From the month-by-month money tips, reproduce word for word the part that opens with the words containing "April: Work on" and closes with "check for errors.".

Text shown:
---+---

April: Work on your money management

  • Start or fully fund your emergency account. Aim to save $1,000, then build your account to cover three to six months of expenses. Use your tax refund to replenish your account. 
  • Automate deposits. Set up recurring contributions to your savings account or investment account.

May: Improve your financial standing 

  • Check your credit report. Request this free summary of your credit history from a credit bureau, such as Experian or Equifax, and check for errors.
  • Review your debt. Consider following the debt snowball method from SmartDollar.

June: Do a mid-year checkup

  • Check your budget. Are you sticking to it? If priorities have shifted, adjust accordingly. 
  • Review your investments. The mix of stocks and bonds in your investment funds should match your tolerance for risk and length from retirement.

July: Invest in yourself

  • Practice mindful spending. Waiting a pre-set period (such as 30 days) before you buy will help make sure you really want a particular bigticket item. 
  • Educate yourself. Find a podcast, book or blog to learn more about financial topics that interest you.

August: Focus on your or your children’s future 

  • Identify and save for your goal. Are you planning to buy a home, travel, or retire at 55? Set money aside each month (automatically through your bank, if possible) to fund your goal. 
  • Open a 529 account. These investment accounts can help you save for your child’s college, graduate school or vocational training.

September: Stay safe online

  • Protect your passwords. The strongest passwords include upper- and lowercase letters, numbers and symbols, and made-up words that don’t appear in the dictionary. 
  • Watch for fraudsters. Don’t open or reply to unsolicited emails asking for financial information, and if the URL looks strange in any way, don’t respond.

October: Give back

  • Donate. Costco’s Workplace Giving Campaign starts this month. Every contribution you make supports the local community and is matched by Costco at 60%. Watch for the notification email.

---+---

Listed entries:

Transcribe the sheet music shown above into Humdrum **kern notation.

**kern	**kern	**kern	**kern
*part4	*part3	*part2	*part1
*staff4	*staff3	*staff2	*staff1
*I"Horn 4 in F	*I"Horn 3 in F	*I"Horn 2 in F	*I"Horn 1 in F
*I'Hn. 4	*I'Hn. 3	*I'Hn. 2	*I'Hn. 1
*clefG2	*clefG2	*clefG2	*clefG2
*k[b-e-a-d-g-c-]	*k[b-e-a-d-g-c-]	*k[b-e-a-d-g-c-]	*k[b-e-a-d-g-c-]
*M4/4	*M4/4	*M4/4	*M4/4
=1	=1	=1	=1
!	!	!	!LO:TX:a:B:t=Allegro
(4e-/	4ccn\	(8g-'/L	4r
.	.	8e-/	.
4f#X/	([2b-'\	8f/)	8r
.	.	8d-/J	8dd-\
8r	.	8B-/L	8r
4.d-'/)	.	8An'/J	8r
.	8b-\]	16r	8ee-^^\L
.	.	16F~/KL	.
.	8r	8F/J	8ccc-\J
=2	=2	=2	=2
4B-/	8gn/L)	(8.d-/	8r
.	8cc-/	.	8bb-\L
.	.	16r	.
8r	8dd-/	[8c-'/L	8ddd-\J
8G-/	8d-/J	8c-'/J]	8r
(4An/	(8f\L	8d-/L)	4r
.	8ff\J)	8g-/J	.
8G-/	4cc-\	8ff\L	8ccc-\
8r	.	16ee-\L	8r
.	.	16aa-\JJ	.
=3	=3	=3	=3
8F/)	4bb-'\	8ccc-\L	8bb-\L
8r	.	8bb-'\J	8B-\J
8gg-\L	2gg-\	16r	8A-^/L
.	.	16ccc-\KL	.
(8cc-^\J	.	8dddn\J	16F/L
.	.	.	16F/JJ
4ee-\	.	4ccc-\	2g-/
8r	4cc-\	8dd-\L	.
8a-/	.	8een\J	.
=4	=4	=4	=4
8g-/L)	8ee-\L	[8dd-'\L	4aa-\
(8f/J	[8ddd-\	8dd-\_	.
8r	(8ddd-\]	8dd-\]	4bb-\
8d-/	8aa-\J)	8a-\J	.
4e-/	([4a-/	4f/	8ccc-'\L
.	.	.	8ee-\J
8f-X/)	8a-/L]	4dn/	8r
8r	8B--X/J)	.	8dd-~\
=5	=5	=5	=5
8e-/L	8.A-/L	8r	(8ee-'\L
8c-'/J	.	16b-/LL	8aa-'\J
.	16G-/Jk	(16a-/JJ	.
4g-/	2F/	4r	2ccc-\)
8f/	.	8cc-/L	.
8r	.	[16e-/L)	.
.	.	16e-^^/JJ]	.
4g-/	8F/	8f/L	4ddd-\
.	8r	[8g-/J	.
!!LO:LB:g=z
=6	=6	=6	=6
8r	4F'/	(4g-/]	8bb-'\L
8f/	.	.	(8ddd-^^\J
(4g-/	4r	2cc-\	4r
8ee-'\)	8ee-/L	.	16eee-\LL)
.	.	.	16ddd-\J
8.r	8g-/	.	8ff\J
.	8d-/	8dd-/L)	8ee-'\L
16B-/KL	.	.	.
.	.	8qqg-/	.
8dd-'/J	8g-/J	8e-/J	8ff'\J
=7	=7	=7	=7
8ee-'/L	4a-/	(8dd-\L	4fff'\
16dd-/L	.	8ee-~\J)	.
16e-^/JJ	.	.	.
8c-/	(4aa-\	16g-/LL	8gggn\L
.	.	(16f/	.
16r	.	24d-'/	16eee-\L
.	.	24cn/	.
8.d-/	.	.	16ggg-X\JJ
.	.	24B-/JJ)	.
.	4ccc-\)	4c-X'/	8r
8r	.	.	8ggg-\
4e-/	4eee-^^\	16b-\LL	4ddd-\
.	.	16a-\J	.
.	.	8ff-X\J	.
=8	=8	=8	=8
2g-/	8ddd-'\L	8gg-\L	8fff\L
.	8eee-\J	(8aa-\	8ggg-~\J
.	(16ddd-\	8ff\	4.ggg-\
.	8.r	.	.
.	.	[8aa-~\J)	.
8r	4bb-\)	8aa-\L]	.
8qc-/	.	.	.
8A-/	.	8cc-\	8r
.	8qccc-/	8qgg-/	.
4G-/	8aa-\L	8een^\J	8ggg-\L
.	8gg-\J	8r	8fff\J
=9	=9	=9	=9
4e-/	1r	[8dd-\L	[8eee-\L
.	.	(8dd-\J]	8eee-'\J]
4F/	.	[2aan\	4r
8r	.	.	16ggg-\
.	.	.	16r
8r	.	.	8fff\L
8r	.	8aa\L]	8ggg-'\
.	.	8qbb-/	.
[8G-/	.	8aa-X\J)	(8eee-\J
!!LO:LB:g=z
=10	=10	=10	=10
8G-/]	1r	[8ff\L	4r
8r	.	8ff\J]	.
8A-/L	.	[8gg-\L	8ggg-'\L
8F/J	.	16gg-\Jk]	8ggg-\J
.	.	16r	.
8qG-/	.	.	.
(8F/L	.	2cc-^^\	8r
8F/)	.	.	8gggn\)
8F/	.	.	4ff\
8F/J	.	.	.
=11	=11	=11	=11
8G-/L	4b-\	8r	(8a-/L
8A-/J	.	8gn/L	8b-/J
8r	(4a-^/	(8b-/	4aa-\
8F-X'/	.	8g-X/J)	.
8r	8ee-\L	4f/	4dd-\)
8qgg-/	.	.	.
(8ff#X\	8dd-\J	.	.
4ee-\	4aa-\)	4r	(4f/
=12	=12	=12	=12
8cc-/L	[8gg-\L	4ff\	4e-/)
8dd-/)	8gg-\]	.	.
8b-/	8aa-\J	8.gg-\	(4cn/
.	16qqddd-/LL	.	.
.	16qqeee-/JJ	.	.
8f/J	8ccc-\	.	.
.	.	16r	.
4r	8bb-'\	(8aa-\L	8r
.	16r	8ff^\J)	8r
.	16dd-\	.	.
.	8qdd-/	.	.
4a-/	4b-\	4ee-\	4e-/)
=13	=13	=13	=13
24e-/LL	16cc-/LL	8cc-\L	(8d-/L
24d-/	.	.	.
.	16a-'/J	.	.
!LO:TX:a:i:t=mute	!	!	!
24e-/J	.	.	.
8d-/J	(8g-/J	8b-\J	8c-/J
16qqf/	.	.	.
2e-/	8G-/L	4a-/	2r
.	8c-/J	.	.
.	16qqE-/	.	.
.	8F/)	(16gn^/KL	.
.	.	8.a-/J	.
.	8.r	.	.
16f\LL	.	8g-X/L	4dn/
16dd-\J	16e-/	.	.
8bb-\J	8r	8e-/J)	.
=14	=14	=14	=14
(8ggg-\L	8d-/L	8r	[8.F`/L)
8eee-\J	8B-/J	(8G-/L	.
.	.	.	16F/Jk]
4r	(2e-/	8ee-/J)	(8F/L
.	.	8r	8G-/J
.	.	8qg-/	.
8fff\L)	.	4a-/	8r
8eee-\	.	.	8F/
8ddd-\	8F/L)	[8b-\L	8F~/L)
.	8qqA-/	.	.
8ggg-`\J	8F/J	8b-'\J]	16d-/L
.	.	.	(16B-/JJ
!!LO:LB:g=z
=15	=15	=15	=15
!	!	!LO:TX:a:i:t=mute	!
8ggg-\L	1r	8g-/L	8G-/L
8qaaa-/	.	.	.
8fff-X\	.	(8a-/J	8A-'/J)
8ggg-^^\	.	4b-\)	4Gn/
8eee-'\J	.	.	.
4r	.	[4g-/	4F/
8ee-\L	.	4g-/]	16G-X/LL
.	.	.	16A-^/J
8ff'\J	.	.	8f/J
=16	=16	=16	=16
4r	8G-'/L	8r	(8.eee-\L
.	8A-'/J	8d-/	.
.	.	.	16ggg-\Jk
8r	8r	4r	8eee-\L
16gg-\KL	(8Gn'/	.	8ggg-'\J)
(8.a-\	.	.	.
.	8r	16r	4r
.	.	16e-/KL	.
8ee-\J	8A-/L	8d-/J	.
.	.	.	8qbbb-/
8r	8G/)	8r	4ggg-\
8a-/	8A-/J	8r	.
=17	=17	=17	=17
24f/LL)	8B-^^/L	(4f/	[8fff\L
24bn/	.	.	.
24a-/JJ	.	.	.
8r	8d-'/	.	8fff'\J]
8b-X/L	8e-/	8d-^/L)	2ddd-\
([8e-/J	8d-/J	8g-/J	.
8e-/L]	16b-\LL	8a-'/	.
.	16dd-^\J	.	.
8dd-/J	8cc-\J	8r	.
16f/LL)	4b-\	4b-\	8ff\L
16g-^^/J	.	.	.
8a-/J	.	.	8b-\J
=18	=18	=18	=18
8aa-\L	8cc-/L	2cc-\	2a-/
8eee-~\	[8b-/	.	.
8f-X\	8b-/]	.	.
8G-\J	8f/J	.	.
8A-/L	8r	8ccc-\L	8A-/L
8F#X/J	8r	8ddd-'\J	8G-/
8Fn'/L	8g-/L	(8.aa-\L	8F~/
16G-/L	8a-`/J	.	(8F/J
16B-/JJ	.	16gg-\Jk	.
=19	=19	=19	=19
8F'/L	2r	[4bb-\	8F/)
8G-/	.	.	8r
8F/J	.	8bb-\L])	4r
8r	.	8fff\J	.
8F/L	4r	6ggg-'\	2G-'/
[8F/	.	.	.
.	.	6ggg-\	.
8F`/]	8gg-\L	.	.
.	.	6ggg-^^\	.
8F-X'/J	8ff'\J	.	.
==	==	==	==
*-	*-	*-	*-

---+---

Completed task:
April: Work on your money management

  • Start or fully fund your emergency account. Aim to save $1,000, then build your account to cover three to six months of expenses. Use your tax refund to replenish your account. 
  • Automate deposits. Set up recurring contributions to your savings account or investment account.

May: Improve your financial standing 

  • Check your credit report. Request this free summary of your credit history from a credit bureau, such as Experian or Equifax, and check for errors.